>>>

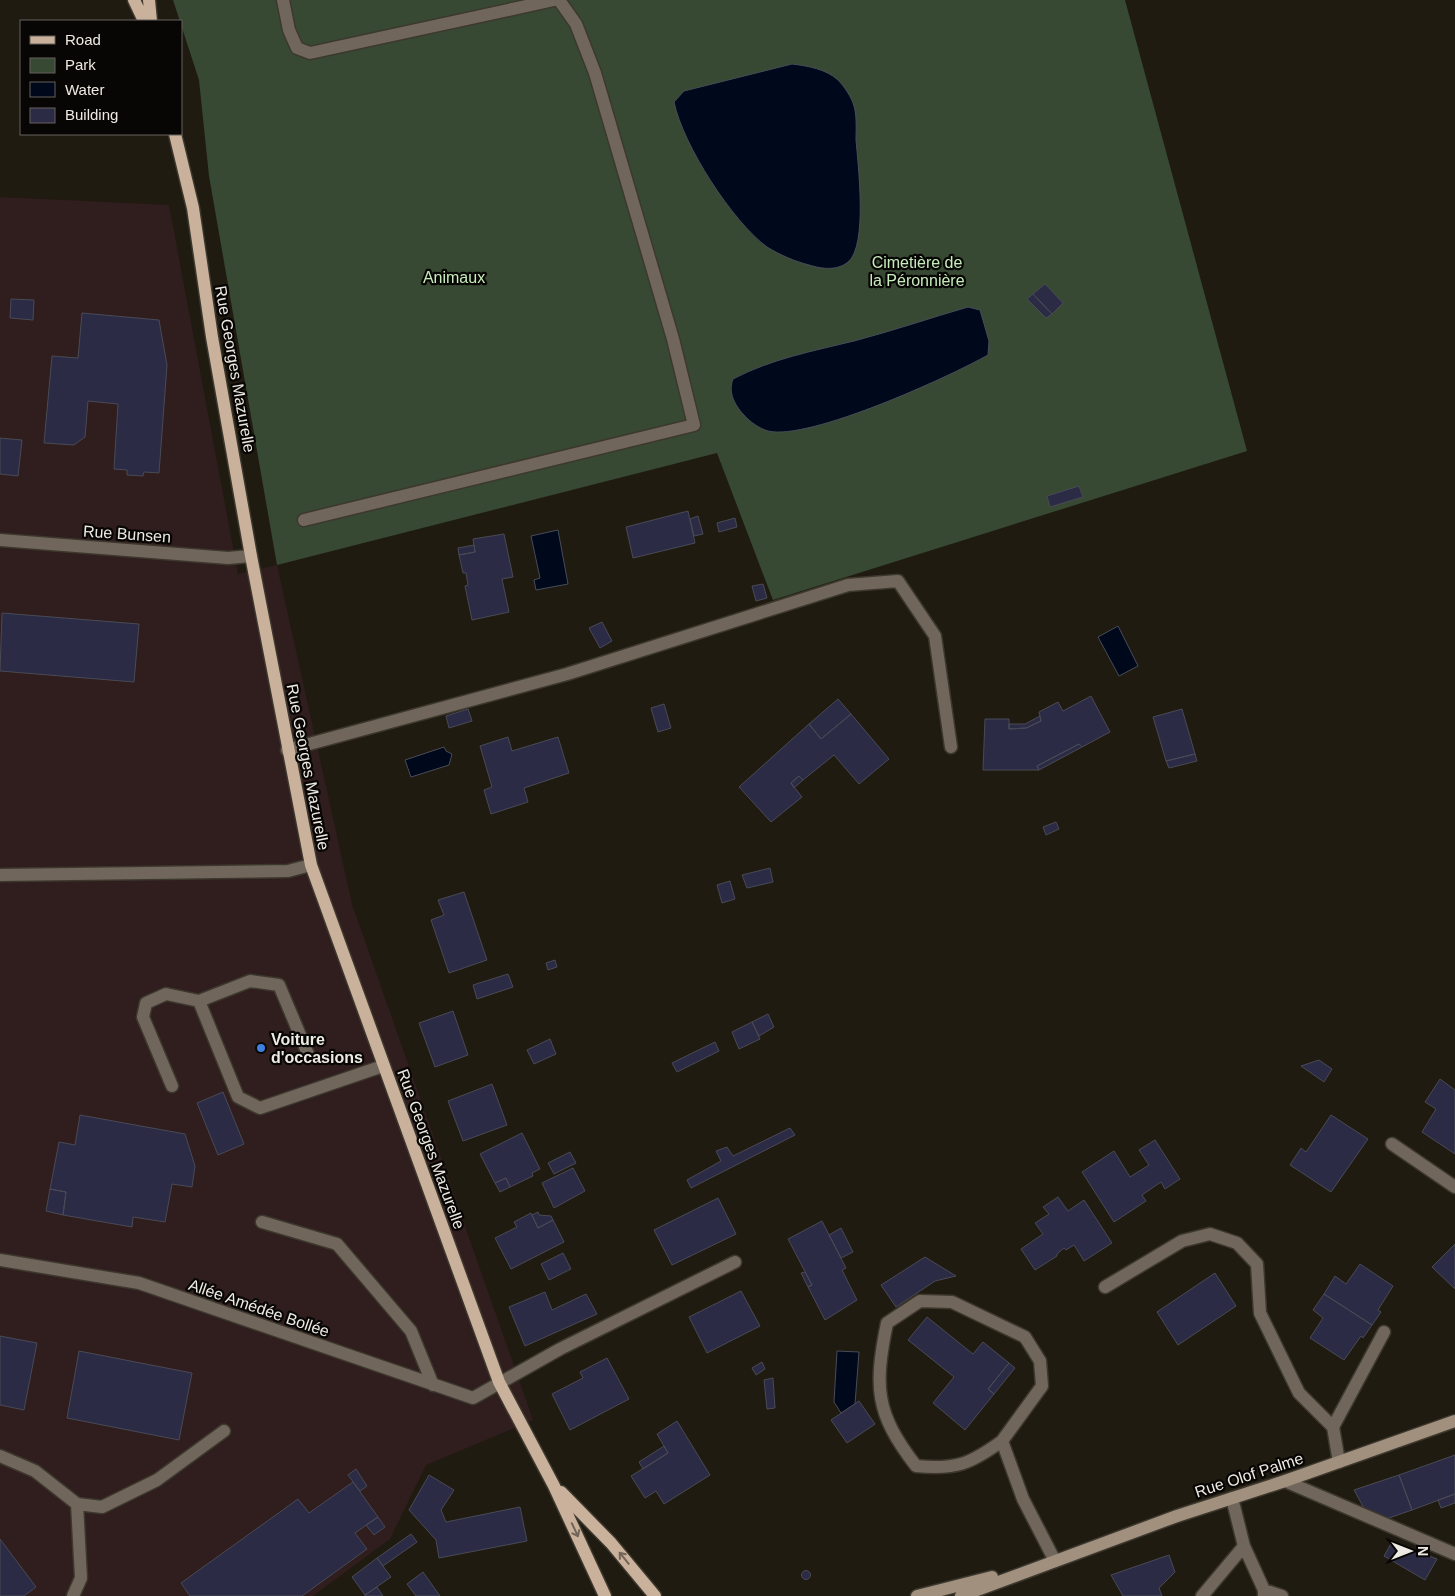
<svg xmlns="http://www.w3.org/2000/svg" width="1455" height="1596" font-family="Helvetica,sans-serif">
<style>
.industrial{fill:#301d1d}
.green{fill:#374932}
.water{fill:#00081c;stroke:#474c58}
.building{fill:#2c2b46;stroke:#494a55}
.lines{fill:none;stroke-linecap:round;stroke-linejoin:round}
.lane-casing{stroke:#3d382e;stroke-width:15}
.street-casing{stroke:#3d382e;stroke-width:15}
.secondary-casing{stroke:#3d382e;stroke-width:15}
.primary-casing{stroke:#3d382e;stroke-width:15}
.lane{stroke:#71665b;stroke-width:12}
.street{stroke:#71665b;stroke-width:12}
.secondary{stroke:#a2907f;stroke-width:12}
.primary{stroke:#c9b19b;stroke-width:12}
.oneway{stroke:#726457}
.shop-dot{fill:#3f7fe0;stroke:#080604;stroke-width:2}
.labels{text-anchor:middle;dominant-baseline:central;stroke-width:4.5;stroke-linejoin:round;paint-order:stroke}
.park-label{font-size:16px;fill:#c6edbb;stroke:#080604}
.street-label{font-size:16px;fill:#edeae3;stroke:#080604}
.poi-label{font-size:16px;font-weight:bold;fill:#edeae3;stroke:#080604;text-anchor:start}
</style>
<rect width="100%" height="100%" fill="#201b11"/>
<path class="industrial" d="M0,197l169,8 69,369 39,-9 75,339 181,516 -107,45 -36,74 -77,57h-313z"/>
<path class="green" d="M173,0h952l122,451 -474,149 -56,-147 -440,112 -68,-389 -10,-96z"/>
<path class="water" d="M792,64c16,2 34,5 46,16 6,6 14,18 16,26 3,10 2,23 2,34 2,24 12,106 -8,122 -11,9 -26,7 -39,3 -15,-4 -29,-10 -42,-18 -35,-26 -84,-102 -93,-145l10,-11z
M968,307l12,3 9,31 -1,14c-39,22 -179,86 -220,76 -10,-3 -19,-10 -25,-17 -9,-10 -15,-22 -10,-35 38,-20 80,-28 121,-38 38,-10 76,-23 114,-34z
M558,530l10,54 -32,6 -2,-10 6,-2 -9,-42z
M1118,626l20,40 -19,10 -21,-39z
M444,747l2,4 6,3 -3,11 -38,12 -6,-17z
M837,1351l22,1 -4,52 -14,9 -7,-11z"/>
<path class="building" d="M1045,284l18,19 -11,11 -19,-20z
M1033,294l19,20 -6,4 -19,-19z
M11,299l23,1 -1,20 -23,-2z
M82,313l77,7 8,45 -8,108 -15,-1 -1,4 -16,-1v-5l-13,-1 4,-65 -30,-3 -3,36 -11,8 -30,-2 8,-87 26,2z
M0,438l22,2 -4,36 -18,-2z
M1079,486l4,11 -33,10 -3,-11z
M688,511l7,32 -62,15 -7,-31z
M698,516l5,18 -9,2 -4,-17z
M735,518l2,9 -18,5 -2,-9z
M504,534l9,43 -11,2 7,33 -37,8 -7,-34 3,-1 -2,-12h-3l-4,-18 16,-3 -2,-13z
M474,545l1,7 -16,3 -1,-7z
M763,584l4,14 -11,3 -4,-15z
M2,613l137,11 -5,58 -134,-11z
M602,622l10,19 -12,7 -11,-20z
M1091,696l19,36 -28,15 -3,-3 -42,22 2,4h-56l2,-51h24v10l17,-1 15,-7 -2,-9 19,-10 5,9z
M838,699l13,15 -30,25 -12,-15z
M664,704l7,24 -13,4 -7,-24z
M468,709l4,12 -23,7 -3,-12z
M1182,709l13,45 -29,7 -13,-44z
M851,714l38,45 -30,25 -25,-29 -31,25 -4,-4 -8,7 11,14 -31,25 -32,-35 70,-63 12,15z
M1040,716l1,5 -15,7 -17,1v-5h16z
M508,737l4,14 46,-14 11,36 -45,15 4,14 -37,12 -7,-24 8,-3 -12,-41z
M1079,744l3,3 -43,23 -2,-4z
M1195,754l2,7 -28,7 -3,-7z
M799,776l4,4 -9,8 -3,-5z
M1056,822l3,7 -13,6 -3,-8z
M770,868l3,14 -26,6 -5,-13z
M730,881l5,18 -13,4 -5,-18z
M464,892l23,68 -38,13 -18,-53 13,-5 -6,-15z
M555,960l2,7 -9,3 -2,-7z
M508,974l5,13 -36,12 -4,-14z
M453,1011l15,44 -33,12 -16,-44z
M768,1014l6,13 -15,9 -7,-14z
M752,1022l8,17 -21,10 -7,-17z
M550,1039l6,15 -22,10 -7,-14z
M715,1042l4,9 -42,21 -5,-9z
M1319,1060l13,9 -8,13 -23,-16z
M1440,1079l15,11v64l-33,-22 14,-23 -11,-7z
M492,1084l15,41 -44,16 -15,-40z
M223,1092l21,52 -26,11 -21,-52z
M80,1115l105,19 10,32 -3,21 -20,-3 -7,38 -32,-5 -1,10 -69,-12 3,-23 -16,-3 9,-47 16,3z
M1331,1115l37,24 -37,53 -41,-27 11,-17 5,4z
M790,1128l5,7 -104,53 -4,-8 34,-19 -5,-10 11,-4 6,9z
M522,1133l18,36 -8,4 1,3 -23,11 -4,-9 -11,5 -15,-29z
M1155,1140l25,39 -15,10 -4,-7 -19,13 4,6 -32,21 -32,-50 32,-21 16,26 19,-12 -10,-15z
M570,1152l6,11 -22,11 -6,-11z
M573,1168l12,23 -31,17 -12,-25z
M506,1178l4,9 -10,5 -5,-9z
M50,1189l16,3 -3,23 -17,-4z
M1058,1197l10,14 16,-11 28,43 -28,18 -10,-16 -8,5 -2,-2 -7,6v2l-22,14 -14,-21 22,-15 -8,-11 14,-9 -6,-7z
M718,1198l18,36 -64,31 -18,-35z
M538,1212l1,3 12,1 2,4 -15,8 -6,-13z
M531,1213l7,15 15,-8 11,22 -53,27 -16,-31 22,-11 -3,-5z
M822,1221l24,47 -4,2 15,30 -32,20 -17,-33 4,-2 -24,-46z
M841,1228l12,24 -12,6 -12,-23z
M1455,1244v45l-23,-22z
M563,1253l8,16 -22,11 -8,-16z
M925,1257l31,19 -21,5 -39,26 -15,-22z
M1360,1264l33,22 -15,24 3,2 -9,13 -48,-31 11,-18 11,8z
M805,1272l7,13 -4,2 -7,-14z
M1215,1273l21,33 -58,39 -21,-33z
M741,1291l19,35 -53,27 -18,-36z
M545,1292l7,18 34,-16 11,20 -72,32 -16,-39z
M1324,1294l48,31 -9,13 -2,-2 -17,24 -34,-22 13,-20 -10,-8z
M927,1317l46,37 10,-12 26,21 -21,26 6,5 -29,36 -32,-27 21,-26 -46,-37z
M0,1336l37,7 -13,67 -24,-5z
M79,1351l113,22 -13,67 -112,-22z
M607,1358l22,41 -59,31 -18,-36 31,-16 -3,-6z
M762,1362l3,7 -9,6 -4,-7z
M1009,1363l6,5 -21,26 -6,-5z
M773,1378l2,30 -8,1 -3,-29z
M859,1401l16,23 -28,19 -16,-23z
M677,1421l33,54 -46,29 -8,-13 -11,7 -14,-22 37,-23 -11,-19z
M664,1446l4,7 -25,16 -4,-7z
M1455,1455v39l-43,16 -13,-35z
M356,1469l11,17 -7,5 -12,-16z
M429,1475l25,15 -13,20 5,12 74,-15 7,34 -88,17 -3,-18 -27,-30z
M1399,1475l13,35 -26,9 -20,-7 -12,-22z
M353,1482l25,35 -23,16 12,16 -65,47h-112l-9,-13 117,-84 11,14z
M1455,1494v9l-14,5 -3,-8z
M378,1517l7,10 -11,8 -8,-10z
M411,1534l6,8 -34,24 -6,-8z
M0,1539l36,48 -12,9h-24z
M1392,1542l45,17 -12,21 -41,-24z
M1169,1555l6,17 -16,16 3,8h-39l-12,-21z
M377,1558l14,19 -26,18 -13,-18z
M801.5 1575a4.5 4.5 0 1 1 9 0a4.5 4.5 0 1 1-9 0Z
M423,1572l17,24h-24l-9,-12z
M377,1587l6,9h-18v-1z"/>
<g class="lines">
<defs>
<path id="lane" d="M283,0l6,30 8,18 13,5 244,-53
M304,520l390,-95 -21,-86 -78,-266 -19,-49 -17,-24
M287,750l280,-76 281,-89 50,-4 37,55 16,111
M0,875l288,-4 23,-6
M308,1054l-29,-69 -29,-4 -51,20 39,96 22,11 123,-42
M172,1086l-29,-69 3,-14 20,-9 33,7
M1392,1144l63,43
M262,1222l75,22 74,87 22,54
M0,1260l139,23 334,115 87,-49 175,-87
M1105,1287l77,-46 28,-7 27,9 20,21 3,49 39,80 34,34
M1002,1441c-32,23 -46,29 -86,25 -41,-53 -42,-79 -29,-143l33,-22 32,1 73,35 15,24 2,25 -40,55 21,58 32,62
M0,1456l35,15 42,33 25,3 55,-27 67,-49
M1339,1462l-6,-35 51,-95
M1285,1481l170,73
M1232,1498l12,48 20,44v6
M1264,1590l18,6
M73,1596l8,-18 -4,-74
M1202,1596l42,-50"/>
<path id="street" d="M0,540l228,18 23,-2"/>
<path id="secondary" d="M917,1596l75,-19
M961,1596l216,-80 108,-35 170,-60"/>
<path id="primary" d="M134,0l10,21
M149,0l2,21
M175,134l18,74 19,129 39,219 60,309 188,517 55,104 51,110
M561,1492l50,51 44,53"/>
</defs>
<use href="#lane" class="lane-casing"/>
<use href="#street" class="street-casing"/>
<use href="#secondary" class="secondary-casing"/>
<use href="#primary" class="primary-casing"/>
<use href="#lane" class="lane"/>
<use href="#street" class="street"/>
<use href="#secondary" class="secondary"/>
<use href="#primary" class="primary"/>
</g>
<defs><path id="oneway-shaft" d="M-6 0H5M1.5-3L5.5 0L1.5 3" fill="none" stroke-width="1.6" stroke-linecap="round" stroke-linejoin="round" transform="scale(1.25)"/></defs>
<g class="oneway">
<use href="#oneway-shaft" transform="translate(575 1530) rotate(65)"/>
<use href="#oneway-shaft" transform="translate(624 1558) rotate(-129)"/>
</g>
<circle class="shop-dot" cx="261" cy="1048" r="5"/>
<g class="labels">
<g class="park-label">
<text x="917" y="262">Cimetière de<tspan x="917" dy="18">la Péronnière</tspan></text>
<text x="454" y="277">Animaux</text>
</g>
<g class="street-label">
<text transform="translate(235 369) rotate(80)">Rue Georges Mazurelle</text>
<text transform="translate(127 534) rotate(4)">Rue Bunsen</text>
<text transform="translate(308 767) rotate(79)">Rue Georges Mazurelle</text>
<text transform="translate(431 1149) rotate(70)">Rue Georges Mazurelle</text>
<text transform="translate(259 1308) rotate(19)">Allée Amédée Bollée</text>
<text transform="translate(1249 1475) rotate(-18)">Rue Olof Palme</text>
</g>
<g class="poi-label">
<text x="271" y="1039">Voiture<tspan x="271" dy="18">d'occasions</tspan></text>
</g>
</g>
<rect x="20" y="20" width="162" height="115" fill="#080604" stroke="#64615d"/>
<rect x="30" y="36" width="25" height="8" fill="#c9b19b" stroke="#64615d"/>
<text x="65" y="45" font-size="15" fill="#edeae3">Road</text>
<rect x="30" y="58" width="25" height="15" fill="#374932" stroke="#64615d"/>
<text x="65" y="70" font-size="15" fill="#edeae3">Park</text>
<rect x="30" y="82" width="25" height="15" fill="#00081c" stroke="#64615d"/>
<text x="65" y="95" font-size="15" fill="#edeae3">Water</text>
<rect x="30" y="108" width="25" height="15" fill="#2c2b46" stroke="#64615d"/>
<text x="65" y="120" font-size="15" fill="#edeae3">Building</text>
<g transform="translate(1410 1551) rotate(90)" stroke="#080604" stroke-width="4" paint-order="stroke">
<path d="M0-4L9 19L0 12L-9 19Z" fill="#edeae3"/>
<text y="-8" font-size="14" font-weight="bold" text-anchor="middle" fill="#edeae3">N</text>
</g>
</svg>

<<<

> GOAL OF THE EXERCISE
Scanning the data above, copy out every line where "casing" is found.

> TASK SOLUTION
.lane-casing{stroke:#3d382e;stroke-width:15}
.street-casing{stroke:#3d382e;stroke-width:15}
.secondary-casing{stroke:#3d382e;stroke-width:15}
.primary-casing{stroke:#3d382e;stroke-width:15}
<use href="#lane" class="lane-casing"/>
<use href="#street" class="street-casing"/>
<use href="#secondary" class="secondary-casing"/>
<use href="#primary" class="primary-casing"/>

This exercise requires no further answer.